§ Fragment dokumentu
##########

Sygn. akt II Ca 765/22

WYROK

W IMIENIU RZECZYPOSPOLITEJ POLSKIEJ

Dnia 14 lutego 2023 r.

Sąd Okręgowy w Poznaniu Wydział II Cywilny Odwoławczy

w składzie:

Przewodniczący: sędzia Ryszard Małecki

Protokolant: st.prot.sąd. Patrycja Hencel

po rozpoznaniu w dniu 14 lutego 2023 r. w Poznaniu

na rozprawie

sprawy z powództwa D. Ł. i A. Ł.

przeciwko Raiffeisen Bank (...) ( Spółka Akcyjna) Oddział w Polsce

o zapłatę

na skutek apelacji wniesionej przez pozwanego

od wyroku Sądu Rejonowego w Szamotułach

z dnia 10 lutego 2022 r.

sygn. akt I C 192/21

1.  oddala apelację;

2.  zasądza od pozwanego na rzecz powodów 2.700 zł kosztów zastępstwa procesowego w instancji odwoławczej.

##########

§ Dane
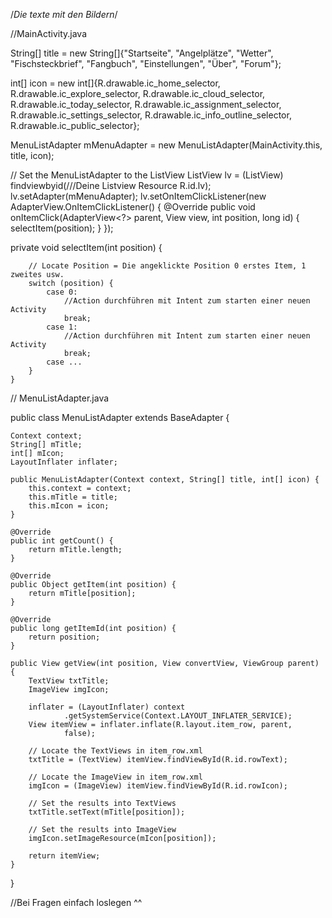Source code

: /*Die texte mit den Bildern*/

//MainActivity.java

String[] title = new String[]{"Startseite", "Angelplätze", "Wetter", "Fischsteckbrief", "Fangbuch", "Einstellungen", "Über", "Forum"};

int[] icon = new int[]{R.drawable.ic_home_selector,
                R.drawable.ic_explore_selector, R.drawable.ic_cloud_selector,
                R.drawable.ic_today_selector, R.drawable.ic_assignment_selector,
                R.drawable.ic_settings_selector, R.drawable.ic_info_outline_selector, R.drawable.ic_public_selector};

MenuListAdapter mMenuAdapter = new MenuListAdapter(MainActivity.this, title, icon);  

// Set the MenuListAdapter to the ListView
ListView lv = (ListView) findviewbyid(///Deine Listview Resource R.id.lv);
lv.setAdapter(mMenuAdapter);
lv.setOnItemClickListener(new AdapterView.OnItemClickListener() {
                @Override
                public void onItemClick(AdapterView<?> parent, View view, int position, long id) {
                    selectItem(position);
                }
            });
            
private void selectItem(int position) {

        // Locate Position = Die angeklickte Position 0 erstes Item, 1 zweites usw.
        switch (position) {
            case 0:
                //Action durchführen mit Intent zum starten einer neuen Activity
                break;
            case 1:
                //Action durchführen mit Intent zum starten einer neuen Activity
                break;
            case ...
        }
    }

// MenuListAdapter.java

public class MenuListAdapter extends BaseAdapter {

    Context context;
    String[] mTitle;
    int[] mIcon;
    LayoutInflater inflater;

    public MenuListAdapter(Context context, String[] title, int[] icon) {
        this.context = context;
        this.mTitle = title;
        this.mIcon = icon;
    }

    @Override
    public int getCount() {
        return mTitle.length;
    }

    @Override
    public Object getItem(int position) {
        return mTitle[position];
    }

    @Override
    public long getItemId(int position) {
        return position;
    }

    public View getView(int position, View convertView, ViewGroup parent) {
        TextView txtTitle;
        ImageView imgIcon;

        inflater = (LayoutInflater) context
                .getSystemService(Context.LAYOUT_INFLATER_SERVICE);
        View itemView = inflater.inflate(R.layout.item_row, parent,
                false);

        // Locate the TextViews in item_row.xml
        txtTitle = (TextView) itemView.findViewById(R.id.rowText);

        // Locate the ImageView in item_row.xml
        imgIcon = (ImageView) itemView.findViewById(R.id.rowIcon);

        // Set the results into TextViews
        txtTitle.setText(mTitle[position]);

        // Set the results into ImageView
        imgIcon.setImageResource(mIcon[position]);

        return itemView;
    }

}

//Bei Fragen einfach loslegen ^^

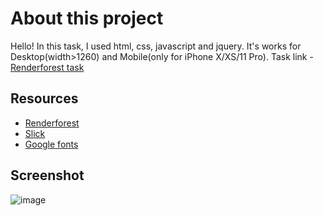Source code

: # About this project

Hello!
In this task, I used html, css, javascript and jquery.
It's works for Desktop(width>1260) and Mobile(only for iPhone X/XS/11 Pro).
Task link - [Renderforest task](https://xd.adobe.com/view/838f9fc4-c879-4f3d-aa83-7f4b193b682a-d6dc/)

## Resources
* [Renderforest](https://renderforest.com/)
* [Slick](https://kenwheeler.github.io/slick/)
* [Google fonts](https://fonts.google.com/)

## Screenshot
![image](https://i.ibb.co/4pXqLh5/theapplaunchpad-com-mockup-generator-dashboard-device-type-100-mockup-550-Laptop-with-MDPI-screen.png)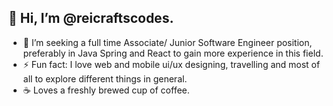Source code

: ## 👋 Hi, I’m @reicraftscodes.

- 🌱 I’m seeking a full time Associate/ Junior Software Engineer position, preferably in Java Spring and React to gain more experience in this field.  
- ⚡ Fun fact: I love web and mobile ui/ux designing, travelling and most of all to explore different things in general.
- ☕️ Loves a freshly brewed cup of coffee.

<!---
reicraftscodes/reicraftscodes is a ✨ special ✨ repository because its `README.md` (this file) appears on your GitHub profile.
You can click the Preview link to take a look at your changes.
--->
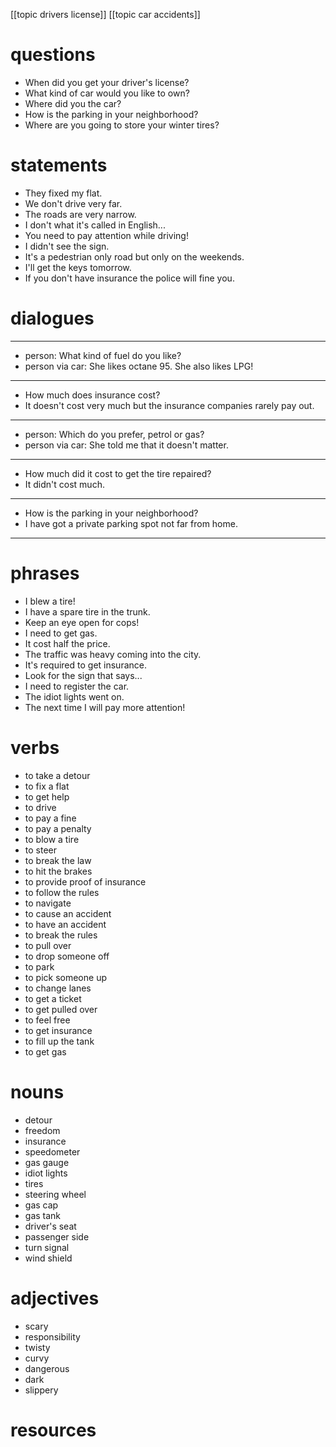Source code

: [[topic drivers license]]
[[topic car accidents]]
# questions 
- When did you get your driver's license?
- What kind of car would you like to own?
- Where did you the car?
- How is the parking in your neighborhood?
- Where are you going to store your winter tires?

# statements
- They fixed my flat.
- We don't drive very far.
- The roads are very narrow.
- I don't what it's called in English...
- You need to pay attention while driving!
- I didn't see the sign.
- It's a pedestrian only road but only on the weekends.
- I'll get the keys tomorrow.
- If you don't have insurance the police will fine you.

# dialogues
---
- person: What kind of fuel do you like?
- person via car: She likes octane 95. She also likes LPG!
---

- How much does insurance cost?
- It doesn't cost very much but the insurance companies rarely pay out.

---
- person: Which do you prefer, petrol or gas?
- person via car: She told me that it doesn't matter.

---
- How much did it cost to get the tire repaired?
- It didn't cost much.
---
- How is the parking in your neighborhood?
- I have got a private parking spot not far from home.
---


# phrases
- I blew a tire!
- I have a spare tire in the trunk.
- Keep an eye open for cops!
- I need to get gas.
- It cost half the price.
- The traffic was heavy coming into the city.
- It's required to get insurance.
- Look for the sign that says... 
- I need to register the car.
- The idiot lights went on.
- The next time I will pay more attention!


# verbs
- to take a detour
- to fix a flat
- to get help
- to drive
- to pay a fine
- to pay a penalty
- to blow a tire
- to steer
- to break the law
- to hit the brakes
- to provide proof of insurance
- to follow the rules
- to navigate
- to cause an accident
- to have an accident
- to break the rules
- to pull over
- to drop someone off
- to park
- to pick someone up
- to change lanes
- to get a ticket
- to get pulled over
- to feel free
- to get insurance
- to fill up the tank
- to get gas
# nouns
- detour
- freedom
- insurance
- speedometer
- gas gauge
- idiot lights
- tires
- steering wheel
- gas cap
- gas tank
- driver's seat
- passenger side
- turn signal
- wind shield
# adjectives
- scary
- responsibility
- twisty
- curvy
- dangerous
- dark
- slippery

# resources
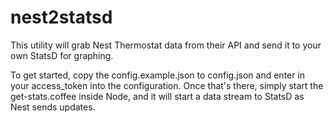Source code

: nest2statsd
===========

This utility will grab Nest Thermostat data from their API and send it
to your own StatsD for graphing.

To get started, copy the config.example.json to config.json and enter in
your access_token into the configuration. Once that's there, simply start
the get-stats.coffee inside Node, and it will start a data stream to StatsD
as Nest sends updates.
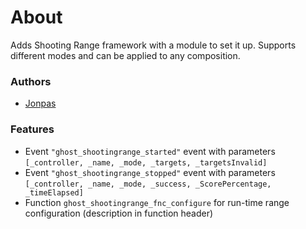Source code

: # About

Adds Shooting Range framework with a module to set it up. Supports different modes and can be applied to any composition.

### Authors

- [Jonpas](http://github.com/jonpas)

### Features

- Event `"ghost_shootingrange_started"` event with parameters `[_controller, _name, _mode, _targets, _targetsInvalid]`
- Event `"ghost_shootingrange_stopped"` event with parameters `[_controller, _name, _mode, _success, _ScorePercentage, _timeElapsed]`
- Function `ghost_shootingrange_fnc_configure` for run-time range configuration (description in function header)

##########

§ Polecenie
Dopisz dalszy ciąg wyroku Sądu Okręgowego w Poznaniu w sprawie apelacji od wyroku Sądu Rejonowego w Szamotułach, zaczynając po jego ostatnim zdaniu.

§ Odpowiedź
Ryszard Małecki

UZASADNIENIE

Zaskarżonym wyrokiem z dnia 10 lutego 2022 r. Sąd Rejonowy w Szamotułach zasądził od pozwanego na rzecz powodów w do ich majątku wspólnego: kwotę 1.462,11 z ustawowymi odsetkami za opóźnienie od dnia 23 lutego 2021 r. do dnia zapłaty oraz kwotę 13.145,40 EUR z ustawowymi odsetkami za opóźnienie od dnia 23 lutego 2021 r. do dnia zapłaty i kosztami procesu obciążył pozwanego i z tego tytułu zasądził na rzecz powodów kwotę 6.417 zł.

Apelację od tego wyroku wywiódł pozwany, zaskarżając wyrok w całości.

Pozwany wniósł:

-

o uchylenie wyroku i przekazanie sprawy sądowi I instancji do ponownego rozpoznania, ewentualnie o zmianę wyroku i oddalenie powództwa i obciążenie powodów kosztami postępowania,

-

na wypadek nieuwzględnienia apelacji pozwany wniósł o zmianę wyroku i uwzględnienie podniesionego zarzutu zatrzymania,

-

o rozpoznanie na podstawie art. 380 kpc. postanowień Sadu I instancji wydanych na posiedzeniu niejawnym odmawiających przeprowadzenia dowodów z zeznań stron, świadka oraz dokumentów,

-

o przeprowadzenie uzupełniającego postępowania dowodowego na okoliczność wykorzystywania lokalu zakupionego za środki pochodzące z kredytu dla potrzeb działalności gospodarczej.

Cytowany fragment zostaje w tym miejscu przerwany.